In another way, though, what McMullin is attempting is kind of unprecedented, because no candidate has focused so intently on just one state and actually won it.
Going back through history, it's exceedingly rare for third-party candidates to win states, and when it's happened, it's generally been because of racial strife. American Independent Party candidate George Wallace won five Southern states in 1968. States' Rights Party candidate Strom Thurmond won four more in 1948. And two Southern states went for “unpledged” in 1960 rather than John F. Kennedy or Richard Nixon. All happened in the civil rights era and because of unrest.
Apart from those instances, no third-party candidate has won a state since 1924 — ever since Sen. Robert La Follette won his home state of Wisconsin.
Like La Follette, McMullin is hoping to win his home state. He's also hoping to do so as what can't be described as anything other than a protest vote. McMullin has focused intently on wooing fellow Utah Mormons, whose distaste for Donald Trump runs deep but who also dislike Hillary Clinton enough that McMullin has an unusual path to victory. He has done this to the exclusion of basically every other state, and he launched his campaign too late to even make the ballot in many states.
And yet, here we are today, with polls showing him basically tied with Trump in Utah.
Clinton is close behind and appears to be competing for the state, but Trump and McMullin are favored in such a red state.
Back in 1924, La Follette was aiming much higher. He was actually looking like he could win as many as a dozen states by running under the newly created Progressive Party banner and accusing both major parties of being too conservative.
As Santa Clara University professor Nancy C. Unger wrote in 2000:
Back in 1924, press reports predicted that La Follette would carry Wisconsin and possibly 12 northwestern states. Journalists forecast that La Follette's power and influence would divide the Republicans, conceivably forcing the election of the president and vice president into the House and Senate respectively. Instead, the majority of citizens projected to vote for La Follette did not do so. ...
As with today, La Follette benefited in that race from two major-party candidates who were viewed as lackluster — Democrat John Davis and Republican Calvin Coolidge. He wound up winning only his home state, while finishing second — ahead of Davis — in 12 other states, all west of Wisconsin.

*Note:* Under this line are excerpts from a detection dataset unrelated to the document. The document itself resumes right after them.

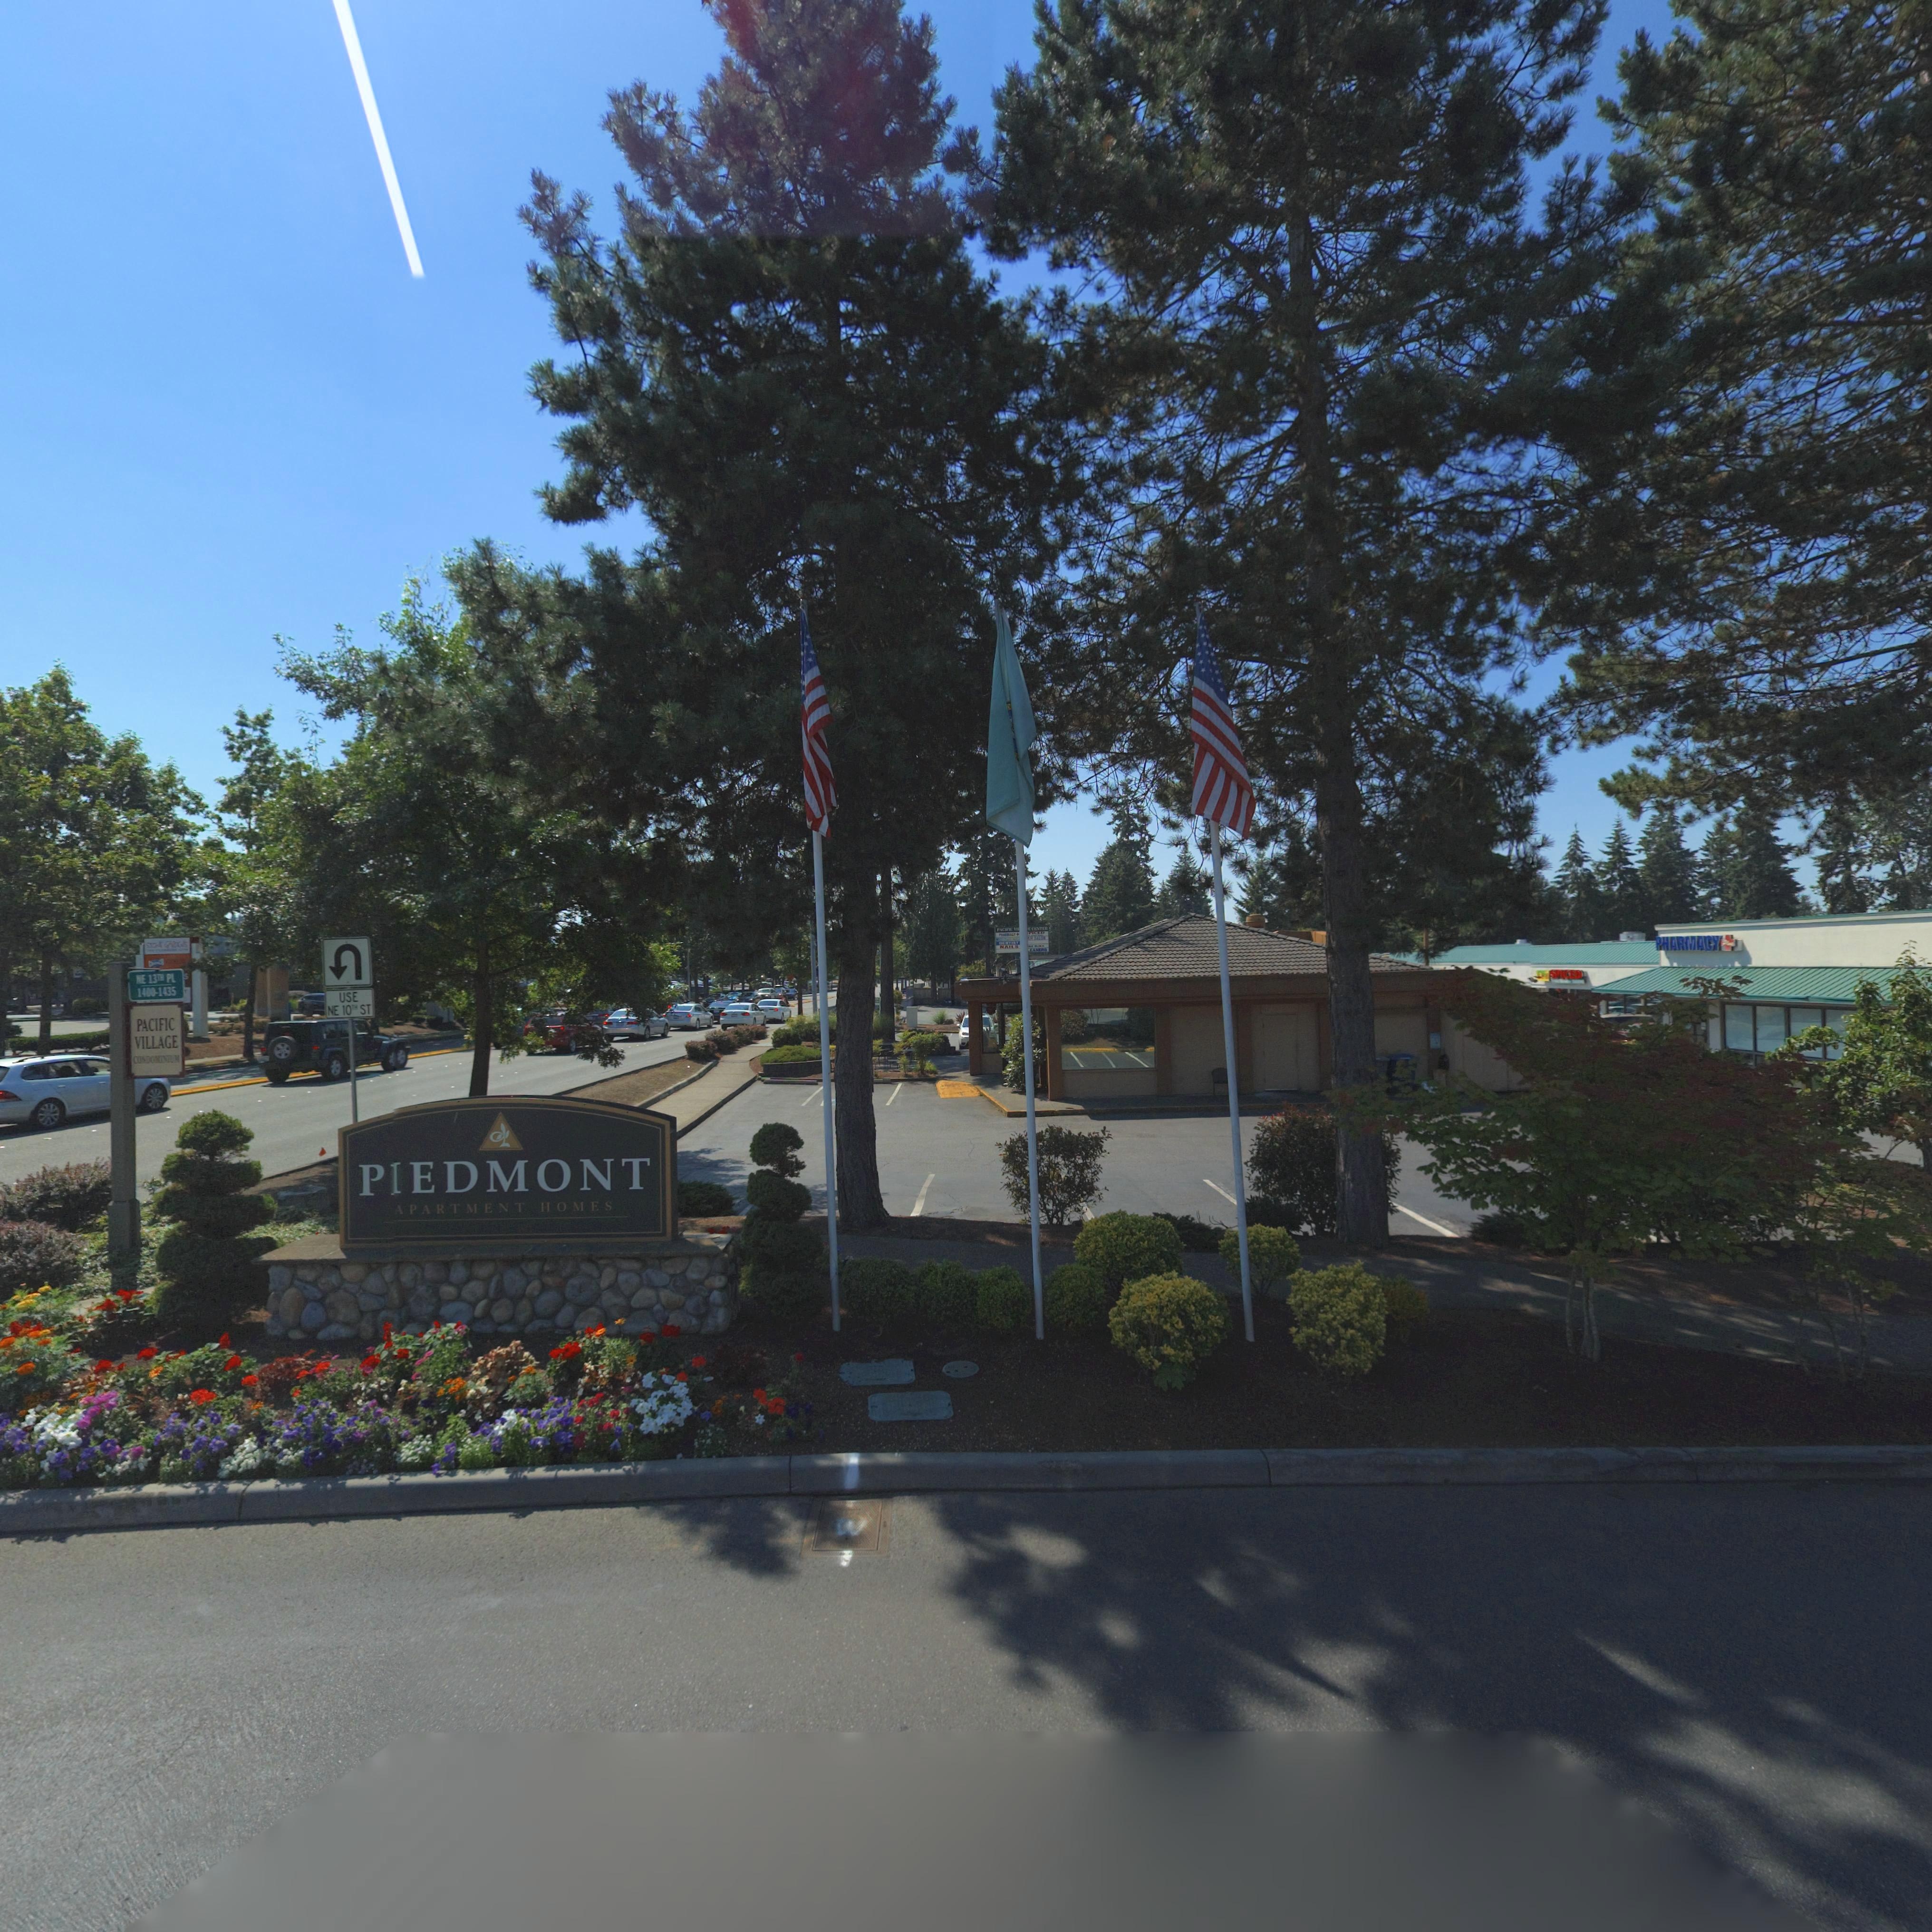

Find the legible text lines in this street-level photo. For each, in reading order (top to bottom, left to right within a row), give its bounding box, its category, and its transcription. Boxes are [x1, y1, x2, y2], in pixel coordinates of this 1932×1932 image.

[998, 944, 1019, 948] BusinessName: NAILS
[1654, 933, 1723, 953] BusinessName: PHARMACY
[134, 972, 177, 984] TrafficSign: NE 13TH PL
[1547, 968, 1584, 979] BusinessName: SPICED
[136, 985, 177, 998] StreetNumberRange: 1400-1435
[338, 989, 358, 1002] TrafficSign: 1155
[327, 1004, 372, 1016] TrafficSign: NE 10TH ST
[132, 1034, 182, 1052] BusinessName: VILLAGE
[357, 1155, 653, 1198] BusinessName: PIEDMONT
[392, 1199, 616, 1215] BusinessName: APARTMENT HOMES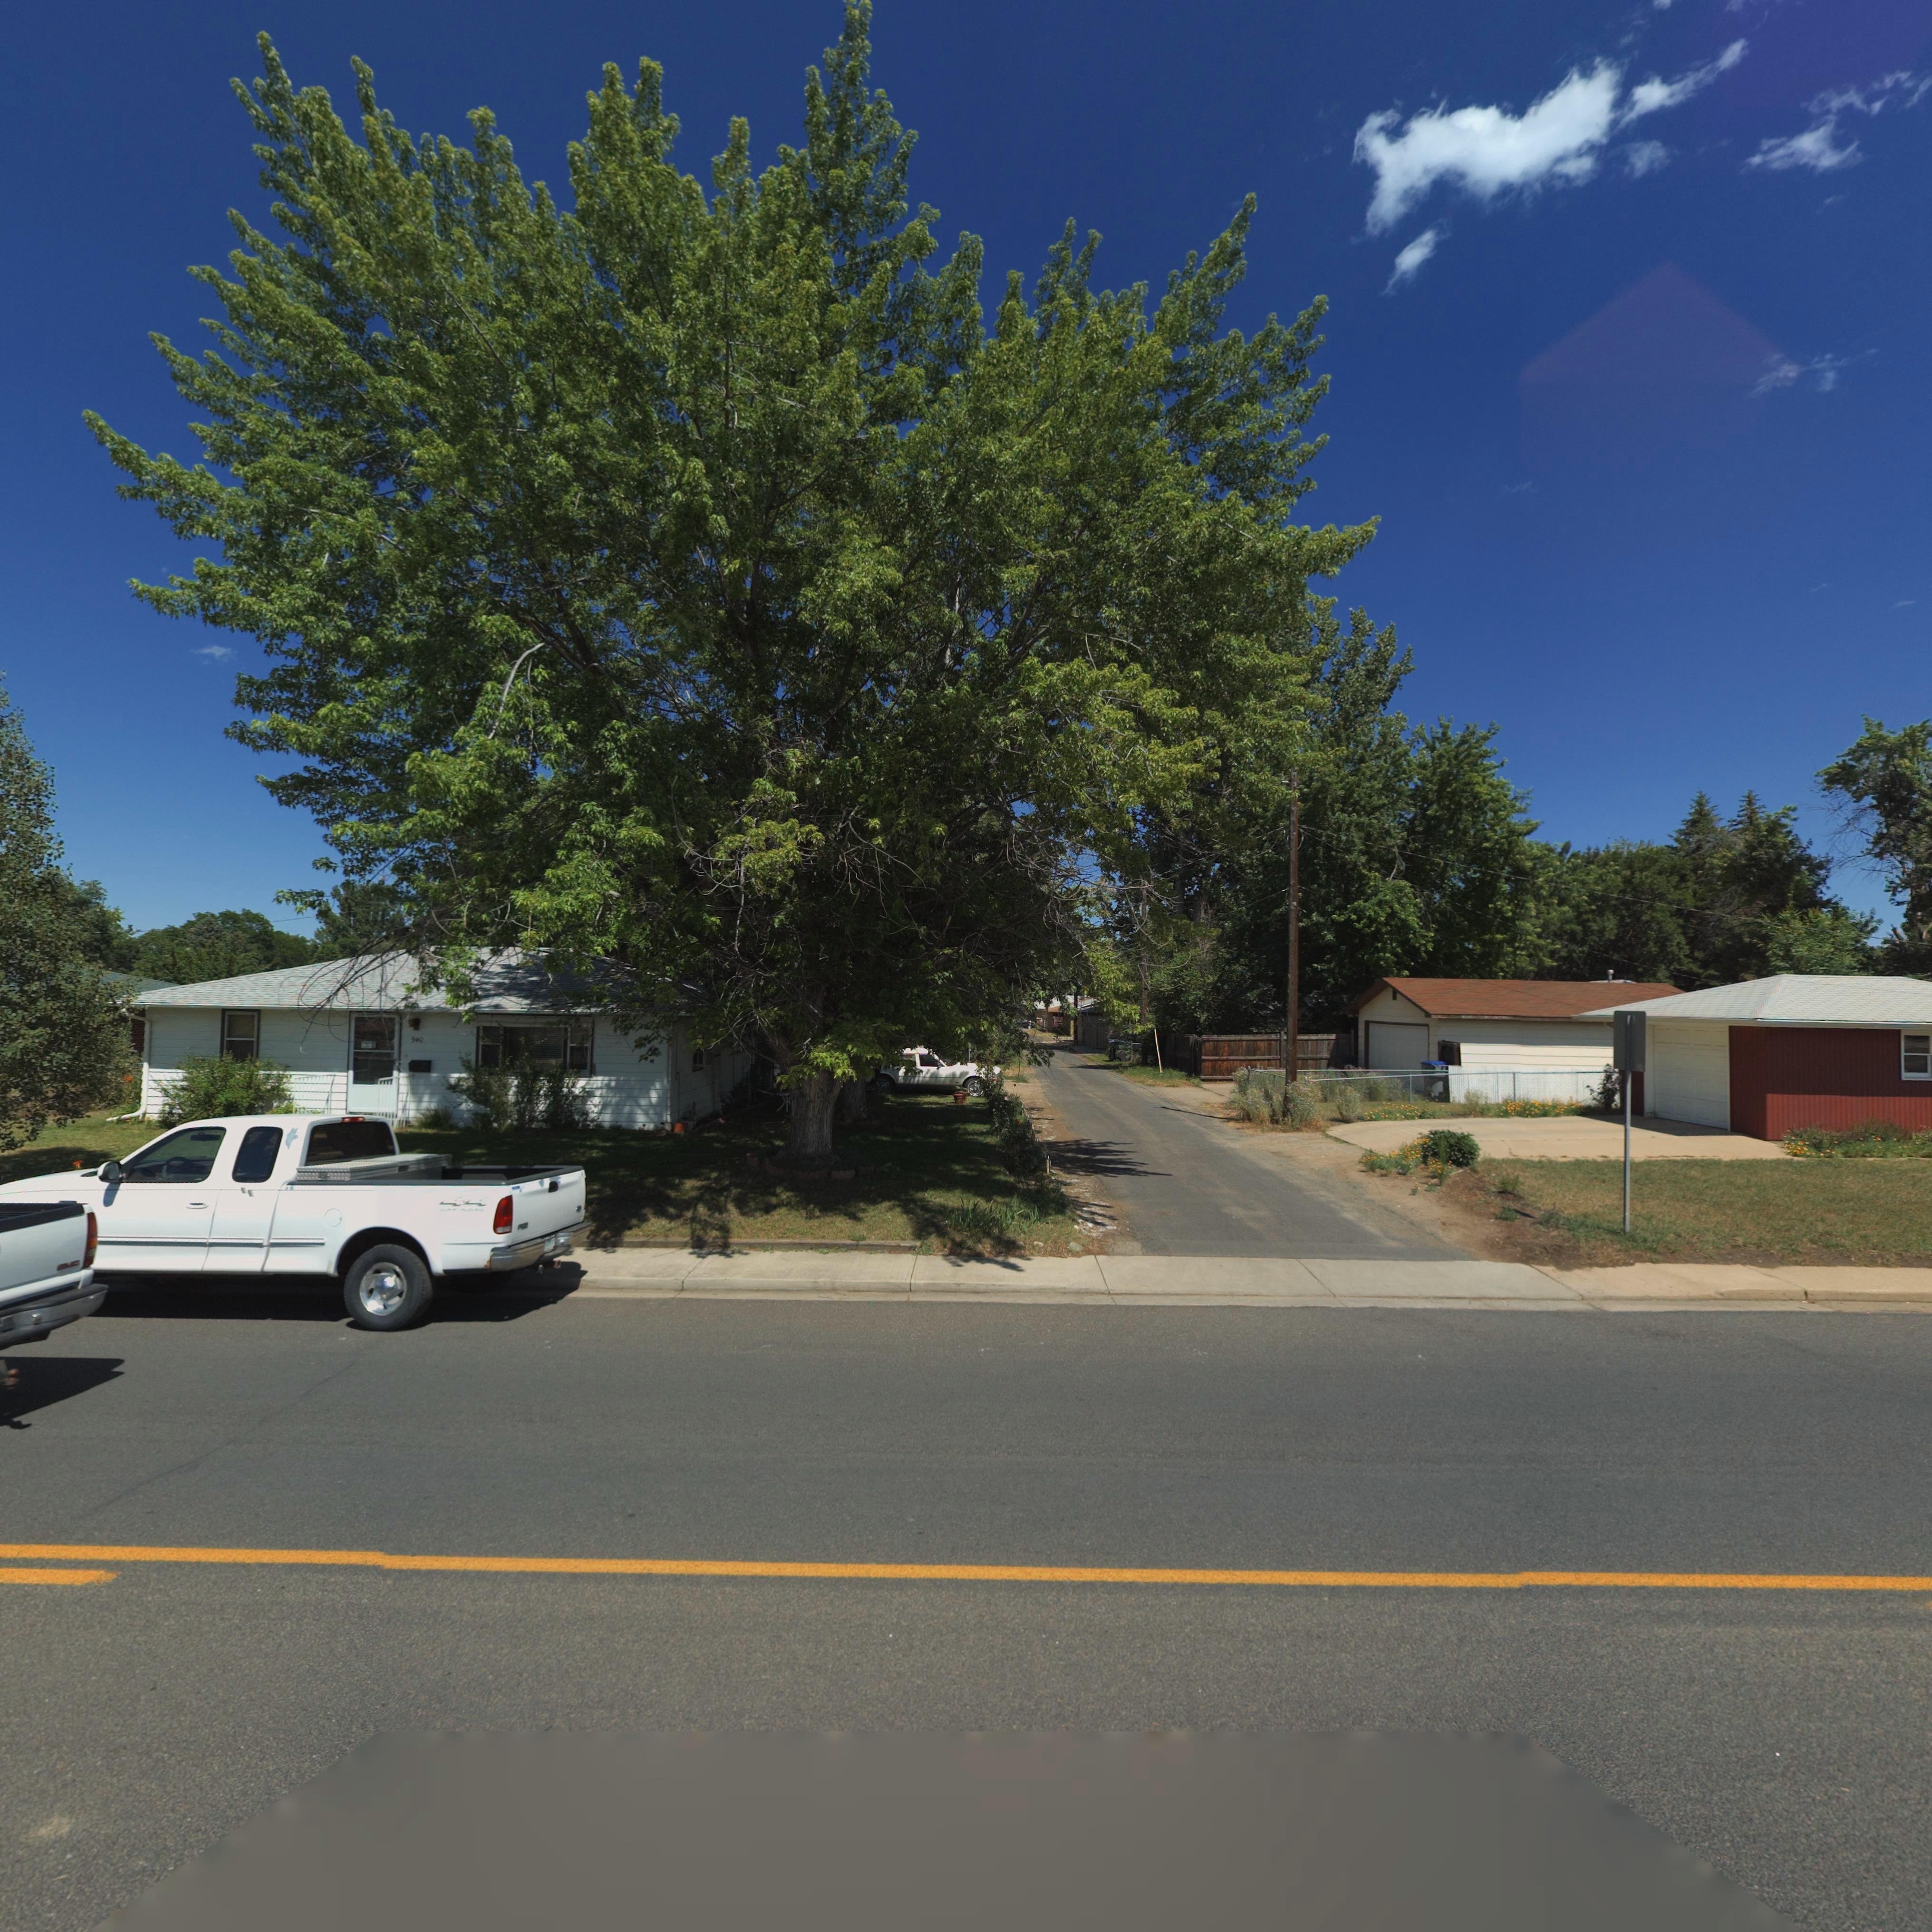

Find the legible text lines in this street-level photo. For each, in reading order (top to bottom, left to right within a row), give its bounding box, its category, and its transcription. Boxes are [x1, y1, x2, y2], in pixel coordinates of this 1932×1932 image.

[410, 1035, 425, 1043] StreetNumber: 940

Before La Follette, there was Theodore Roosevelt in 1912 — a former president whose third-party candidacy could hardly be described as a protest vote. He actually finished second in the electoral college that year as the Progressive Party nominee. (Though it shared a name, this was actually a distinct and separate Progressive Party that would later fold, before La Follette picked up the mantle.)
And between the Civil War and Roosevelt, only one other third-party candidate carried a state: Populist Party nominee James Weaver, who took five states west of the Mississippi in 1892, running a campaign focused on monetary policy and combating millionaires.
Before the Civil War, American politics were much more segmented, with political parties cropping up and disappearing regularly. Accordingly, there were several third-party candidates who won states along the way.
But going back to the Civil War, what McMullin is attempting today has basically no direct precedent. We'll see if the voters of Utah think that's a protest vote worth casting.